I just got some good ideas on using softbox lighting with a Sigma 180 which I'm going to use.  I wanted to also look at this from a different angle and get your input.

I'm new to macro photography, but somehow I had gotten the idea that the MT-24EX could only be used with Canon lenses (I have Sigma 180).  Then I saw this link (see bottom right photo):

Really Right Stuff ... Multiple Flash Options

Looks like this could be adapted to any camera or lense.  Obviously, quite a bit more expensive than a softbox.  But could someone help me compare the two approaches?  Thanks.

Bob


----------



## Overread (Aug 5, 2010)

I'm sure that there is a way to fix the twinflash to none-canon lenses since I know several people using this setup and I believe they use stepping rings (like the ones used to fit larger/smaller filters). However I've not got the twinflash unit (sadly) so I've not had a chance to experiment nor looked into it in detail.
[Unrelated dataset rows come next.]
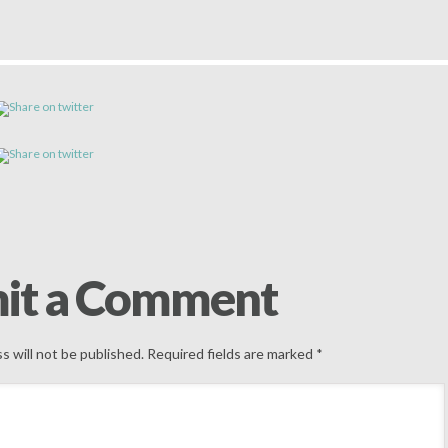
it a Comment
s will not be published.
Required fields are marked
*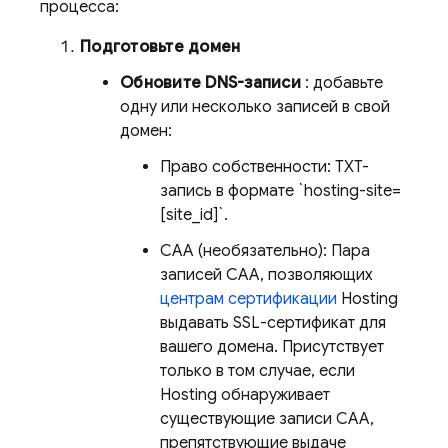
процесса:
Подготовьте домен
Обновите DNS-записи
: добавьте
одну или несколько записей в свой
домен:
Право собственности: TXT-
запись в формате `hosting-site=
[site_id]`.
CAA (необязательно): Пара
записей CAA, позволяющих
центрам сертификации
Hosting
выдавать SSL-сертификат для
вашего домена. Присутствует
только в том случае, если
Hosting
обнаруживает
существующие записи CAA,
препятствующие выдаче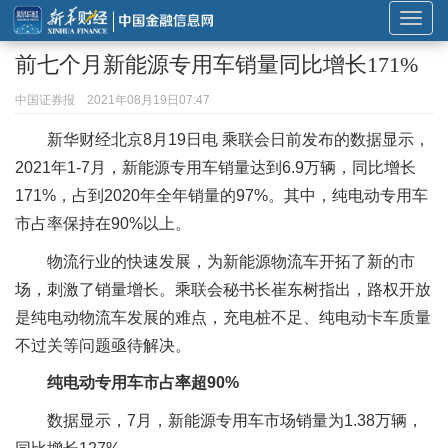
展
开
前七个月新能源专用车销量同比增长171%
或
折
中国证券报
2021年08月19日07:47
叠
新华财经北京8月19日电 乘联会日前发布的数据显示，
导
2021年1-7月，新能源专用车销量达到6.9万辆，同比增长
航
171%，占到2020年全年销量的97%。其中，纯电动专用车
市占率保持在90%以上。
物流行业的快速发展，为新能源物流车开拓了新的市
场，刺激了销量增长。乘联会秘书长崔东树指出，路权开放
是纯电动物流车发展的难点，充电桩不足、纯电动卡车质量
不过关等问题亟待解决。
纯电动专用车市占率超90%
数据显示，7月，新能源专用车市场销量为1.38万辆，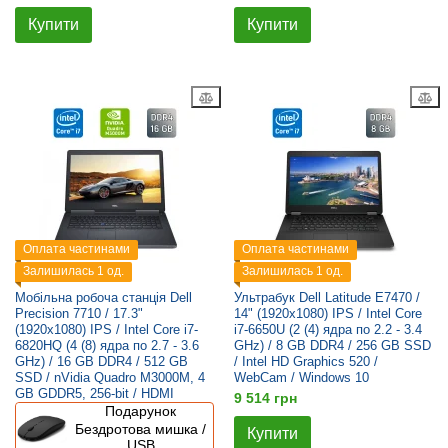
Купити
Купити
Оплата частинами
Оплата частинами
Залишилась 1 од.
Залишилась 1 од.
Мобільна робоча станція Dell
Ультрабук Dell Latitude E7470 /
Precision 7710 / 17.3"
14" (1920x1080) IPS / Intel Core
(1920x1080) IPS / Intel Core i7-
i7-6650U (2 (4) ядра по 2.2 - 3.4
6820HQ (4 (8) ядра по 2.7 - 3.6
GHz) / 8 GB DDR4 / 256 GB SSD
GHz) / 16 GB DDR4 / 512 GB
/ Intel HD Graphics 520 /
SSD / nVidia Quadro M3000M, 4
WebCam / Windows 10
GB GDDR5, 256-bit / HDMI
9 514 грн
Подарунок
Бездротова мишка /
Купити
USB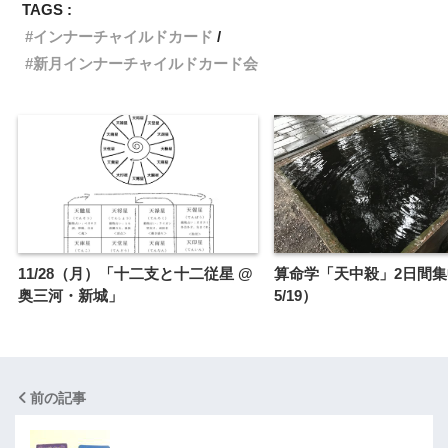
TAGS :
インナーチャイルドカード
新月インナーチャイルドカード会
11/28（月）「十二支と十二従星 @
算命学「天中殺」2日間集中（
奥三河・新城」
5/19）
前の記事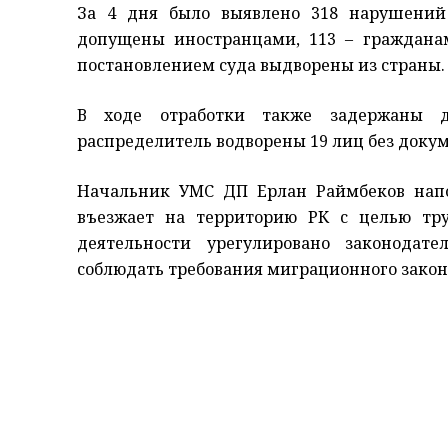
За 4 дня было выявлено 318 нарушений 
допущены иностранцами, 113 – граждана
постановлением суда выдворены из страны.
В ходе отработки также задержаны д
распределитель водворены 19 лиц без доку
Начальник УМС ДП Ерлан Раймбеков нап
въезжает на территорию РК с целью тру
деятельности урегулировано законодате
соблюдать требования миграционного закон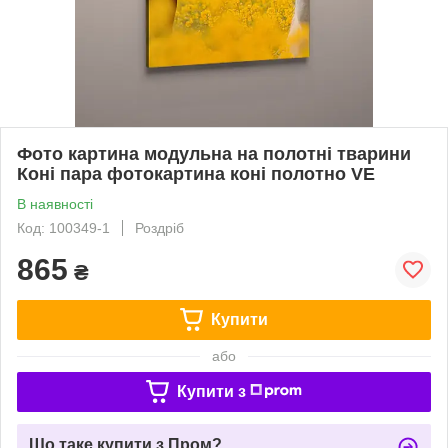
Фото картина модульна на полотні тварини
Коні пара фотокартина коні полотно VE
В наявності
Код: 100349-1
Роздріб
865
₴
Купити
або
Купити з
Що таке купити з Пром?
As for lighting for the 180mm you can certainly use the twinflash or one of the adaptors on the site you link to (eg the rotational mount and the extenders) and it does look interesting. 
However if you currently have a regular speedlite flash you can use one of those along with a softbox (eg a lumiquest softbox)and even mounted in the hotshoe of the camera body you will get some decent lighting for macro (because of the lenses longer working distance). A more ideal setup is to use a flash bracket to allow the flash to be positioned above the end of the lens and angled toward the subject to provide a nice overlight effect. 

The twinflash is a neat unit, but it is very expensive and mostly limited to macro work so if you don't already have a regular flash like a 580 or a 430 then I would recomend one of those units (either will have enough power and whilst the 580 has the better overall features it is heavier which is a consideration when positioning it over the lens end of the setup).


----------